Изменить размер шрифта - +
По утрам он не мог оторвать глаз от этого вида, который снился ему в Лондоне много раз. И он любил свои высокие окна, смотрящие на облачное северное небо.

Очень скоро отношения между Мурой и Локкартом приняли совершенно особый характер: оба страстно влюбились друг в друга, видя, она в нем – все, чего лишила ее жизнь, он в ней – олицетворение страны, которую он полюбил, в которой он теперь делал карьеру и с которой чувствовал, особенно в этот свой приезд, глубокую связь. Для обоих началось неожиданное и недозволенное счастье, в которое они вместе, с внезапной силой, упали из страшной, жестокой, голодной и холодной действительности. Оба стали друг для друга центром всей жизни.

Кругом теперь были – кроме еще оставшихся в России английских, французских и американских друзей, – и русские друзья: в Москве – семья Эртель, вдова Александра Эртеля, писателя и друга Льва Толстого, умершего еще в 1908 году, ее дочери, из которых одна, Вера, была подругой и помощницей Констанции Гарнет, известной переводчицы на английский русских классиков, другая – Наталия, впоследствии по мужу Даддингтон, автор книги о Бальмонте и переводчица его стихов.
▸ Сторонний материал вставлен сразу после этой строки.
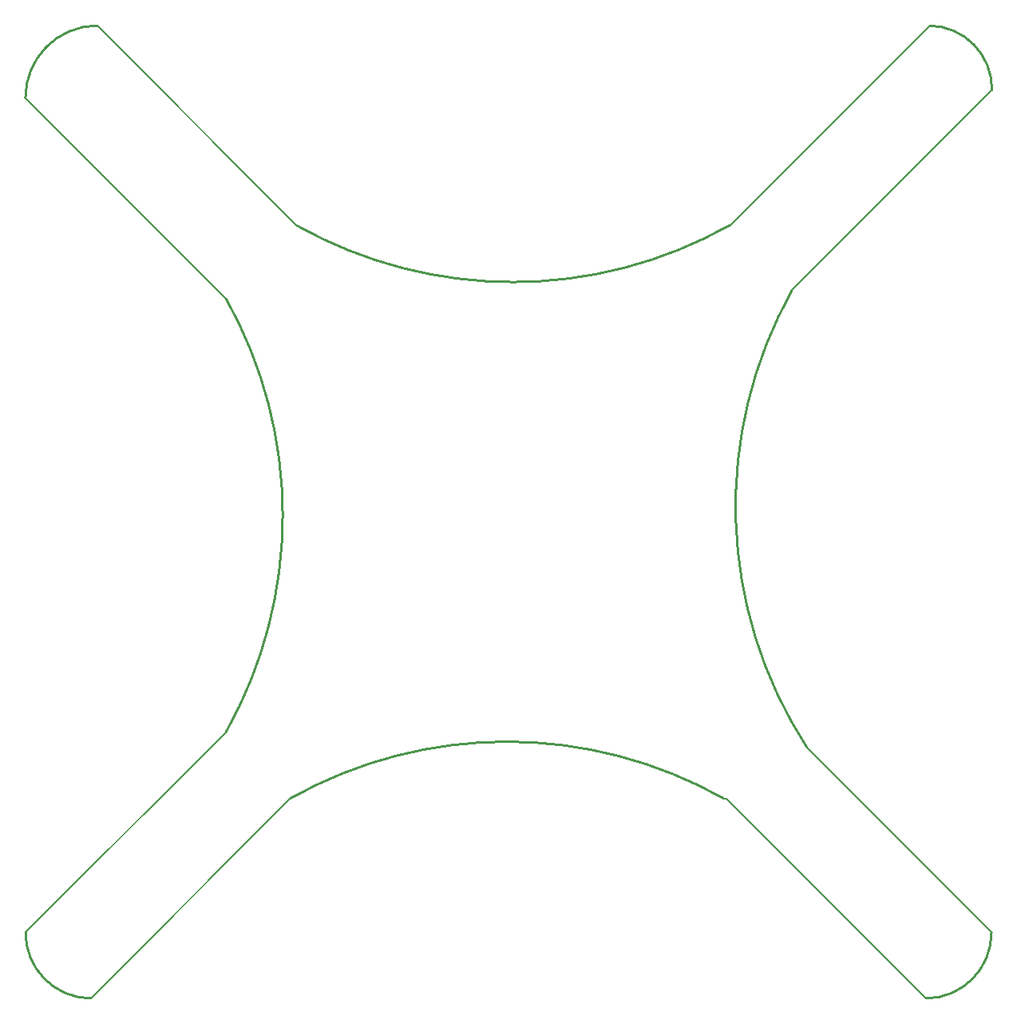
<source format=gko>
G04*
G04 #@! TF.GenerationSoftware,Altium Limited,Altium Designer,20.1.14 (287)*
G04*
G04 Layer_Color=16711935*
%FSLAX25Y25*%
%MOIN*%
G70*
G04*
G04 #@! TF.SameCoordinates,3184D8B6-75A7-45C6-B4AC-6B65BD642244*
G04*
G04*
G04 #@! TF.FilePolarity,Positive*
G04*
G01*
G75*
%ADD14C,0.01000*%
%ADD15C,0.00591*%
D14*
X236562Y211947D02*
G03*
X242707Y21442I161024J-90157D01*
G01*
X208316Y-203D02*
G03*
X27165Y-0I-90755J-160687D01*
G01*
X394Y27953D02*
G03*
X260Y208505I-161024J90157D01*
G01*
X29921Y238976D02*
G03*
X210474Y239110I90157J161024D01*
G01*
X320079Y295669D02*
G03*
X294094Y322441I-26378J394D01*
G01*
X292546Y-83491D02*
G03*
X319881Y-55938I-109J27444D01*
G01*
X-83465Y-55905D02*
G03*
X-56299Y-83465I27362J-197D01*
G01*
X-53595Y322493D02*
G03*
X-83517Y292178I197J-30118D01*
G01*
D15*
X208316Y-203D02*
X209258D01*
X242707Y21236D02*
Y21648D01*
X210474Y239110D02*
X210763D01*
X294094Y322441D01*
X236562Y212153D02*
X320079Y295669D01*
X-83517Y292178D02*
X208Y208453D01*
X-53595Y322493D02*
X29921Y238976D01*
X-56299Y-83465D02*
X27165Y-0D01*
X209258Y-203D02*
X292546Y-83491D01*
X242707Y21236D02*
X319881Y-55938D01*
X-83465Y-55905D02*
X394Y27953D01*
M02*

</source>
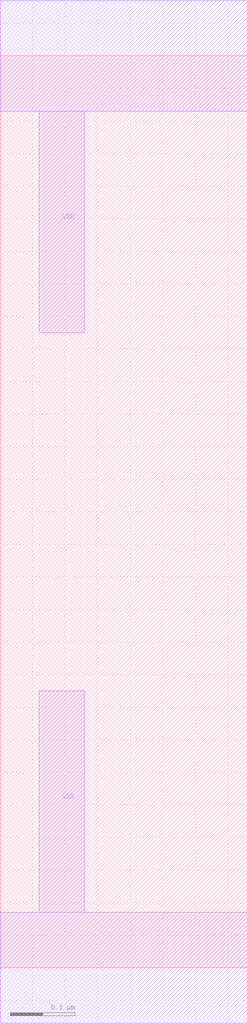
<source format=lef>
VERSION 5.6 ;
BUSBITCHARS "[]" ;
DIVIDERCHAR "/" ;

MACRO TAPCELL_X2
  CLASS CORE WELLTAP ;
  ORIGIN 0 0 ;
  FOREIGN TAPCELL_X2 0 0 ;
  SIZE 0.38 BY 1.4 ;
  SYMMETRY X Y ;
  SITE FreePDK45_38x28_10R_NP_162NW_34O ;
  PIN VDD
    DIRECTION INOUT ;
    USE POWER ;
    SHAPE ABUTMENT ;
    PORT
      LAYER metal1 ;
        RECT 0 1.315 0.38 1.485 ;
        RECT 0.06 0.975 0.13 1.315 ;
    END
  END VDD
  PIN VSS
    DIRECTION INOUT ;
    USE GROUND ;
    SHAPE ABUTMENT ;
    PORT
      LAYER metal1 ;
        RECT 0 -0.085 0.38 0.085 ;
        RECT 0.06 0.085 0.13 0.425 ;
    END
  END VSS
END TAPCELL_X2

END LIBRARY
#
# End of file
#

</source>
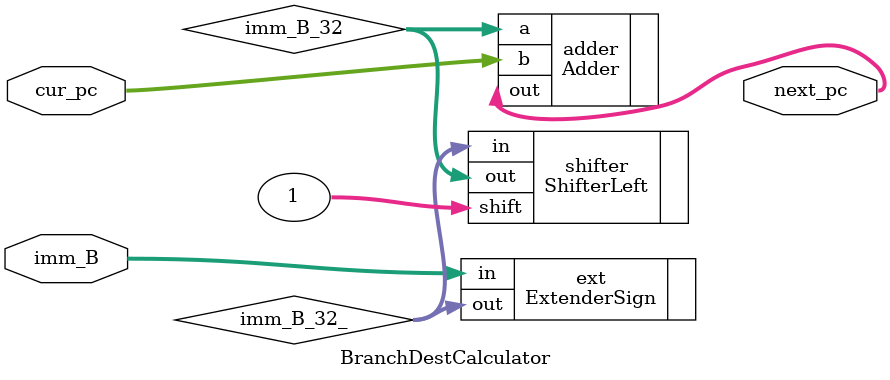
<source format=v>
module BranchDestCalculator (
    input [11:0] imm_B,
    input [31:0] cur_pc,
    output [31:0] next_pc
);
    wire [31:0] imm_B_32_, imm_B_32;


    ExtenderSign #(.INPUT_WIDTH(12), .OUTPUT_WIDTH(32)) ext(
        .in     (imm_B),
        .out    (imm_B_32_)
    );

    ShifterLeft #(.WIDTH(32)) shifter(
        .in     (imm_B_32_),
        .shift  ('b0_0001),
        .out    (imm_B_32)
    );

    Adder #(.WIDTH(32)) adder(
        .a(imm_B_32),
        .b(cur_pc),
        .out(next_pc)
    );
    
endmodule
</source>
Вдова Эртеля давала уроки русского языка членам английского посольства, среди них был и Уолпол, и Локкарт, и даже одно время сам фельдмаршал, генерал Уавель, в бытность свою в Москве. Тут был и М. Ликиардопуло, работавший в Художественном театре, знавший весь театральный и литературный мир, друг Брюсова, Вяч. Иванова и Ходасевича. В Петрограде люди, связанные с Февральской революцией, исчезли с горизонта, но у Локкарта появились там новые знакомые – герои Октября: Троцкий; Карахан, заместитель наркоминдела и член Коллегии иностранных дел; Чичерин, «человек хорошей семьи и высокой культуры», говорил Локкарт, расходясь в этой оценке наркоминдела с Карлом Радеком, который называл Чичерина «старой бабой», а Карахана – «ослом классической красоты». Он познакомился с Петерсом, правой рукой Дзержинского в ВЧК, позже – с Зиновьевым. В ту весну переезд правительства из Петрограда в Москву длился несколько месяцев, и Локкарту приходилось быть между Смольным и Кремлем. И тут, и там у него были квартиры.
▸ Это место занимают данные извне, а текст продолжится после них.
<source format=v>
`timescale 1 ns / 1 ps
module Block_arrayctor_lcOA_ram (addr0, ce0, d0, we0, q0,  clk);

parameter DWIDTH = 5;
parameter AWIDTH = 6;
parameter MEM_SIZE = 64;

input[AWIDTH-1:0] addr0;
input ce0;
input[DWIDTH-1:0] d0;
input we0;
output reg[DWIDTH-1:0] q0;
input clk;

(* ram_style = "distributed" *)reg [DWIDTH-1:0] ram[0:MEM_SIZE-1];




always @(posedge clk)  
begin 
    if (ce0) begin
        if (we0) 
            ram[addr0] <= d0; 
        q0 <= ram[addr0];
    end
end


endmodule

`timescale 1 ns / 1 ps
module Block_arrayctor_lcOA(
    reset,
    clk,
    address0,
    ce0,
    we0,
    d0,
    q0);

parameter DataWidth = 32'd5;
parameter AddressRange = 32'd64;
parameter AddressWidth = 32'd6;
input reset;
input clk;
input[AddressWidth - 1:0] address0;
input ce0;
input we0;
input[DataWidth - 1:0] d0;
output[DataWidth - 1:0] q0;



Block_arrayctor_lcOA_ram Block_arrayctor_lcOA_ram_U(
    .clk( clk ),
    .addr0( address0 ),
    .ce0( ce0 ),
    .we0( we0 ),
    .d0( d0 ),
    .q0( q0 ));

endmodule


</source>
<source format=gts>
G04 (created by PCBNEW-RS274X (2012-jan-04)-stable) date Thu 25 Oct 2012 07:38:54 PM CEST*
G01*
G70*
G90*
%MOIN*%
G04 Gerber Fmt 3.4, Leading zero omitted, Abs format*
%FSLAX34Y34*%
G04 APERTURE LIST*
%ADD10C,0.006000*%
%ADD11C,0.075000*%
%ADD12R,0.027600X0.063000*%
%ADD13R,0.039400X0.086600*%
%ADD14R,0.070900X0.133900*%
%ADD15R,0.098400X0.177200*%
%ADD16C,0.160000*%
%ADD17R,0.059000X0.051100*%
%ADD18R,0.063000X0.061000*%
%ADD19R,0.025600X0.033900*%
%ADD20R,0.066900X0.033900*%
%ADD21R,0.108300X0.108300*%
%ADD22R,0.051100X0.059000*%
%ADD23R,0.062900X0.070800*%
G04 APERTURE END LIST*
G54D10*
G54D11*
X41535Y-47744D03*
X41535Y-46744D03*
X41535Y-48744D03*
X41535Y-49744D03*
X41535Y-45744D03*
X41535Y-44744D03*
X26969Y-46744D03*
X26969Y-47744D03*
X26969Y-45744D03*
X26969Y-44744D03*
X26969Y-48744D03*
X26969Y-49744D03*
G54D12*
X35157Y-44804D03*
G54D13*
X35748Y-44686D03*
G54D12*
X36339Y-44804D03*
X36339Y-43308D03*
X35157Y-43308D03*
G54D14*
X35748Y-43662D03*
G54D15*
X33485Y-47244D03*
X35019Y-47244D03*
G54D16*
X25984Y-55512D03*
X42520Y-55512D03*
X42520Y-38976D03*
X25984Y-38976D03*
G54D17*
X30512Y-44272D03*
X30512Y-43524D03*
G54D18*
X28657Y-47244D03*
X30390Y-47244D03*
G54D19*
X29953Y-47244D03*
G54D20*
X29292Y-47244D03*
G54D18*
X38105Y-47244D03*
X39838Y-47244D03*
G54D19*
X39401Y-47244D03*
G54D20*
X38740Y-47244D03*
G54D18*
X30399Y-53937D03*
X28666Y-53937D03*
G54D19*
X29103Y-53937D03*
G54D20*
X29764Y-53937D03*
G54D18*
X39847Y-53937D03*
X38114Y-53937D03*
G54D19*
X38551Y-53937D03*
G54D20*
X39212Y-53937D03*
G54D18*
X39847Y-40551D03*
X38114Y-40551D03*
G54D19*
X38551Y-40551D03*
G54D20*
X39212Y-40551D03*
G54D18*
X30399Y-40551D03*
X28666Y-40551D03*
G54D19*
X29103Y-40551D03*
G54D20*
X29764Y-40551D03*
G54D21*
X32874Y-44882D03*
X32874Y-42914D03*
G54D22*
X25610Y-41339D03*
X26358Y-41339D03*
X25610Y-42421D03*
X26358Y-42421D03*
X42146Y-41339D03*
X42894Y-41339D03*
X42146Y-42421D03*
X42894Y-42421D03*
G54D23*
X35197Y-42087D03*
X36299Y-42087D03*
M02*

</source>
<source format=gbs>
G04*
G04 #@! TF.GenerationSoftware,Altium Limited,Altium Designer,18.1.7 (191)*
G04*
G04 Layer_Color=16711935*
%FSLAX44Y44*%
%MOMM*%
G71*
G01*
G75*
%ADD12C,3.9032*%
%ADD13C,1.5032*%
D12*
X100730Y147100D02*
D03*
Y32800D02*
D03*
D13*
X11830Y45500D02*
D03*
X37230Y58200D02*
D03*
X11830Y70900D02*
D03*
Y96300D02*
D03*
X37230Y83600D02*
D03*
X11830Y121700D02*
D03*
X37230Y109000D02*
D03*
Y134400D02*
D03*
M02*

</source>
В первый раз он выехал в Москву 16 марта, в личном вагоне Троцкого, который относился к нему как к полномочному представителю Великобритании и ввел его в Кремль. Локкарт позже писал:

«При различной мере близости я постепенно перезнакомился почти со всеми лидерами: от Ленина и Троцкого до Дзержинского и Петерса. У меня специальный пропуск в Смольный. Не раз я бывал на заседаниях Исполнительного комитета в Москве, в главной зале отеля Метрополь, где в дни царского режима я развлекался совсем другого рода встречами. Из Петрограда в Москву я ездил в поезде Троцкого и обедал с ним».
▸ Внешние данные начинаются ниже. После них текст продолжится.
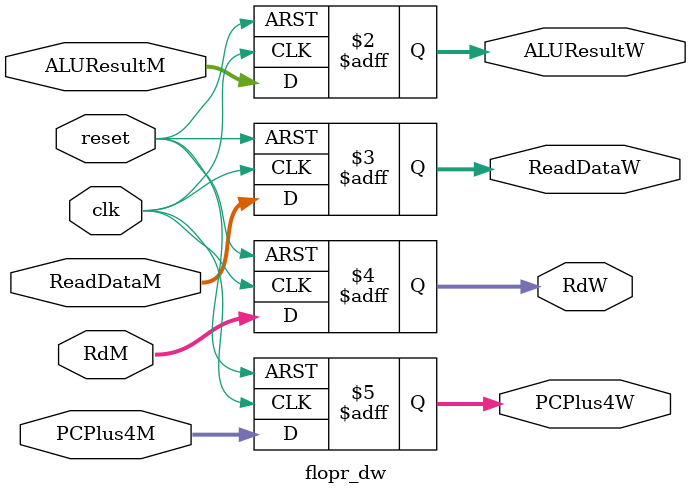
<source format=v>
/*
 * Module: flopr_dw
 * Description: Pipeline Register (M/W Stage) for DATA signals, 
 * with Asynchronous Reset. Passes data from Memory (M) to Write-Back (W).
 */
module flopr_dw (
    // Inputs (Control & Clock)
    input wire clk,             // 1. Clock
    input wire reset,           // 2. Asynchronous Reset (Active High)

    // Data Signals (M -> W)
    // ALU Result (32 bits assumed)
    input wire [31:0] ALUResultM, // 3. ALU Result (Memory) - M input
    output reg [31:0] ALUResultW, // 4. ALU Result (Write-Back) - W output

    // Read Data (32 bits assumed)
    input wire [31:0] ReadDataM,  // 5. Data read from memory (Memory) - M input
    output reg [31:0] ReadDataW,  // 6. Data read from memory (Write-Back) - W output

    // Destination Register Index (5 bits assumed)
    input wire [4:0] RdM,          // 7. Destination Register Index (Memory) - M input
    output reg [4:0] RdW,          // 8. Destination Register Index (Write-Back) - W output

    // PC Plus 4 (32 bits assumed)
    input wire [31:0] PCPlus4M,   // 9. PC + 4 (Memory) - M input
    output reg [31:0] PCPlus4W    // 10. PC + 4 (Write-Back) - W output
);

    // --- Register Logic ---
    // This is a basic D-flop with an asynchronous reset.
    
    always @(posedge clk or posedge reset) begin
        if (reset) begin
            // Asynchronous Reset: Clear all data outputs
            ALUResultW  <= 32'h0;
            ReadDataW   <= 32'h0;
            RdW         <= 5'h0;
            PCPlus4W    <= 32'h0;
        end else begin
            // Synchronous Load: Capture the data from the M stage
            ALUResultW  <= ALUResultM;
            ReadDataW   <= ReadDataM;
            RdW         <= RdM;
            PCPlus4W    <= PCPlus4M;
        end
    end

endmodule
</source>
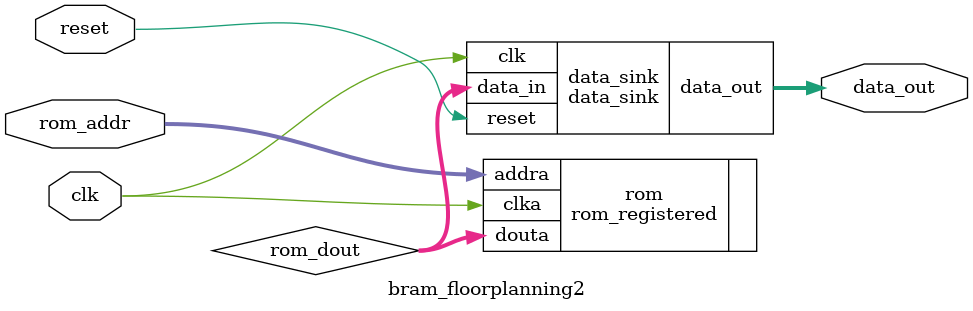
<source format=v>
`timescale 1ns / 100ps

module bram_floorplanning(input clk,reset,
                          input  [9:0] rom_addr,
                          output [31:0] data_out);
                
    wire [31:0] rom_dout;
    
    rom rom (
	    .clka(clk),
	    .addra(rom_addr),
	    .douta(rom_dout)); 
    
    data_sink data_sink (
        .clk(clk), 
        .reset(reset), 
        .data_in(rom_dout), 
        .data_out(data_out)); 

endmodule // bram_floorplanning


module data_sink(input clk,reset,
                 input [31:0] data_in,
                 output reg [31:0] data_out);

    reg [31:0] data_in_q;
    
    always @(posedge clk) begin
        if(reset) begin
            data_out   <= 'b0;
			data_in_q  <= 'b0;
		end
        else begin
            data_out   <= data_in_q;
            data_in_q  <= data_in;    
        end
    end

endmodule // data_sink





module bram_floorplanning2(input clk,reset,
                           input  [9:0] rom_addr,
                           output [31:0] data_out);
                
    wire [31:0] rom_dout;
    
    rom_registered rom (
	    .clka(clk),
	    .addra(rom_addr),
	    .douta(rom_dout)); 
    
    data_sink data_sink (
        .clk(clk), 
        .reset(reset), 
        .data_in(rom_dout), 
        .data_out(data_out)); 

endmodule // bram_floorplanning

</source>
А в это время германская армия, не встречая сопротивления, медленно двигалась в глубь юга России. Переговоры все продолжались. И Троцкий, по словам Локкарта, был откровенен с ним. Однажды, в те же недели, он нашел наркомвоена в особенно нервном состоянии: дальневосточные новости были тревожны. «Если Владивосток будет занят японцами, – сказал Троцкий, – Россия целиком бросится в объятия Германии».

 

«Моя ежедневная работа, – продолжает Локкарт, – была с Троцким и Чичериным, с Караханом и Радеком. Три последних составили некий триумвират, управляющий комиссариатом иностранных дел после того, как Троцкий стал наркомвоеном [и председателем Верховного военного совета, в то время как Чичерин стал наркоминделом, а Карахан – его заместителем]».

 

Еще в феврале Локкарт получил для себя и для двух своих сотрудников свидетельство, подписанное Троцким:

 

«Прошу все организации, Советы и Комиссаров вокзалов оказывать всяческое содействие членам Английской Миссии, госп.